▸ What needs to be done:
Transcribe the forum post below about encouraging moss in a shade garden word for word, copying everything from "How to encourage" down to "than the moss?".

:: Document excerpt

How to encourage moss + what under maple darkness?

vladpupMarch 6, 2004

G'Day!

- i'm developing three "and a half" contiguous microclimes of shade garden and could use some suggestions.

- The "half" area is not a bed but a moderate to high traffic area between the north verandah and my shade propogation bed, under an ancient dogwood. Currently, this area is mostly a lovely soft carpet of moss but is spotted with unsightly tufts of grass. Is there any way to discourage the grass? Hand weeding it takes a lot of time, as the moss gets dislodged and has to be re-set each time. Are there other plants which would take traffic better than the moss?

- The first main area is under a 20' dogwood. i'm currently using this as a shade plant propogation bed, as it's the classic "slightly damp but well-drained rich soil" with a range from medium shade to dappled evening sun, good for pampering shade plants. Thanks to GardenWeb trades, i now have shade plants and seeds to propogate!

::::
:: Material shown

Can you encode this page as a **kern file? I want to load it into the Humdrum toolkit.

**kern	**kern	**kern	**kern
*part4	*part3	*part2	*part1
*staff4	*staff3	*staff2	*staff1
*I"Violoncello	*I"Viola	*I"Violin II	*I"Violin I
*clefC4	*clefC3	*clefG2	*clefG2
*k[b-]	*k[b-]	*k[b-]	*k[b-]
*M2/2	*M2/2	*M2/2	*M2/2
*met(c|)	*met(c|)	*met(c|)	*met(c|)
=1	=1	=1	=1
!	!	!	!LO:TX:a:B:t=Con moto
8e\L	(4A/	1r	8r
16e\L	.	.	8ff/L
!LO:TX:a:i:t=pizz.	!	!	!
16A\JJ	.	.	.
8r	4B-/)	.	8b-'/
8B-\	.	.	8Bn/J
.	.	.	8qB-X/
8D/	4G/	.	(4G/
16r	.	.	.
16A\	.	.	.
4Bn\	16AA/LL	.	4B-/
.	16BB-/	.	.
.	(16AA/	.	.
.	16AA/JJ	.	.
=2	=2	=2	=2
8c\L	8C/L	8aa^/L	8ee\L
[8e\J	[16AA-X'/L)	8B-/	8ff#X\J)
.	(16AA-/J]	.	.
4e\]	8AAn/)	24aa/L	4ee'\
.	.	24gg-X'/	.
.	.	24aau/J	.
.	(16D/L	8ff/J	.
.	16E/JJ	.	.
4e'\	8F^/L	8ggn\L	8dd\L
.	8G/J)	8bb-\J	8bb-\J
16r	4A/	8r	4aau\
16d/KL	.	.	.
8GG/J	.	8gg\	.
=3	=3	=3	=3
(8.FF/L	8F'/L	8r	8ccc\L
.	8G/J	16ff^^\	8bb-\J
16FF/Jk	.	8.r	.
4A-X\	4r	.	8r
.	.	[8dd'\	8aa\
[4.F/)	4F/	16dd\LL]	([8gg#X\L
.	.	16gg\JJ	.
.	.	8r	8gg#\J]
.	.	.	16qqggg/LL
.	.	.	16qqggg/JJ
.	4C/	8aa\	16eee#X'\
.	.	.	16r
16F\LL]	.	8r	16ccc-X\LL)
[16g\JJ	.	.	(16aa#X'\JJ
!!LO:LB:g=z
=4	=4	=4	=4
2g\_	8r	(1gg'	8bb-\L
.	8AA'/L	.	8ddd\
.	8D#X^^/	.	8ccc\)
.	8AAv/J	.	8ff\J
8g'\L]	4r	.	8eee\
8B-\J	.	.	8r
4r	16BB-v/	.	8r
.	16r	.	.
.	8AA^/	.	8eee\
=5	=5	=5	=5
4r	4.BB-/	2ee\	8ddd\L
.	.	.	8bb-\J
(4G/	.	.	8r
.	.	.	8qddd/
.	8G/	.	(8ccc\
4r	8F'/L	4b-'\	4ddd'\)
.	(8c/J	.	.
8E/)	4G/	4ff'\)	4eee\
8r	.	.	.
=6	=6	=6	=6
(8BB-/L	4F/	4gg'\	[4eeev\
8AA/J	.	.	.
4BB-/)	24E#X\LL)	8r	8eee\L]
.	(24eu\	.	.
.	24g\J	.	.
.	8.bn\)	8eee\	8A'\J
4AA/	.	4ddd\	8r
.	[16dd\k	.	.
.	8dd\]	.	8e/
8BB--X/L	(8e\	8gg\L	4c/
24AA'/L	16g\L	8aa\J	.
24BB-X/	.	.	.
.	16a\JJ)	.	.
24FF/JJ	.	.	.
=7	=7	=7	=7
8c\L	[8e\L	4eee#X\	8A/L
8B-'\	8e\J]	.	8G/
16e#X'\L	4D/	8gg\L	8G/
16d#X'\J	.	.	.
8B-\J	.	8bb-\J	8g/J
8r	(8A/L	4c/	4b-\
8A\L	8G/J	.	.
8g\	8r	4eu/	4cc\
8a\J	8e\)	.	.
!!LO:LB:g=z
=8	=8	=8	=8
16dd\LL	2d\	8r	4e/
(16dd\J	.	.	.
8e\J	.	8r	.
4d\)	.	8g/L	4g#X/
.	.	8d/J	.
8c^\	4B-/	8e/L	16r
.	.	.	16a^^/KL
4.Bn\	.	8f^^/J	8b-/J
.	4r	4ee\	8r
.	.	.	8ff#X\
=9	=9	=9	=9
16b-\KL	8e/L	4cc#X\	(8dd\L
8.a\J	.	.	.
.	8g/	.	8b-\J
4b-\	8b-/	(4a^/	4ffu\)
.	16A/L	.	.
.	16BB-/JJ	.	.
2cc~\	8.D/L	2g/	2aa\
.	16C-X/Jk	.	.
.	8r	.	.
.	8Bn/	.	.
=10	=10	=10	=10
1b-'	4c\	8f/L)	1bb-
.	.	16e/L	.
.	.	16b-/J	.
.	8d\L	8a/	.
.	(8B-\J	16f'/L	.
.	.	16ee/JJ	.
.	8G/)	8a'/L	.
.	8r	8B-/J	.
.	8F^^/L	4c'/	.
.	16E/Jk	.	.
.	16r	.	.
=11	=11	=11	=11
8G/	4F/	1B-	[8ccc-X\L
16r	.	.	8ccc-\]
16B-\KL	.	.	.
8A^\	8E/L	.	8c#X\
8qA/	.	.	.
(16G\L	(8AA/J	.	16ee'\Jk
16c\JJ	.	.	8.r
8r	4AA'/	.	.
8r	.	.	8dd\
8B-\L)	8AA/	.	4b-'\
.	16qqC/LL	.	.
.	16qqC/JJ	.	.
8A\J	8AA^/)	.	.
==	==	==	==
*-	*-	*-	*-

::::

▸ Answer to the problem:
How to encourage moss + what under maple darkness?

vladpupMarch 6, 2004

G'Day!

- i'm developing three "and a half" contiguous microclimes of shade garden and could use some suggestions.

- The "half" area is not a bed but a moderate to high traffic area between the north verandah and my shade propogation bed, under an ancient dogwood. Currently, this area is mostly a lovely soft carpet of moss but is spotted with unsightly tufts of grass. Is there any way to discourage the grass? Hand weeding it takes a lot of time, as the moss gets dislodged and has to be re-set each time. Are there other plants which would take traffic better than the moss?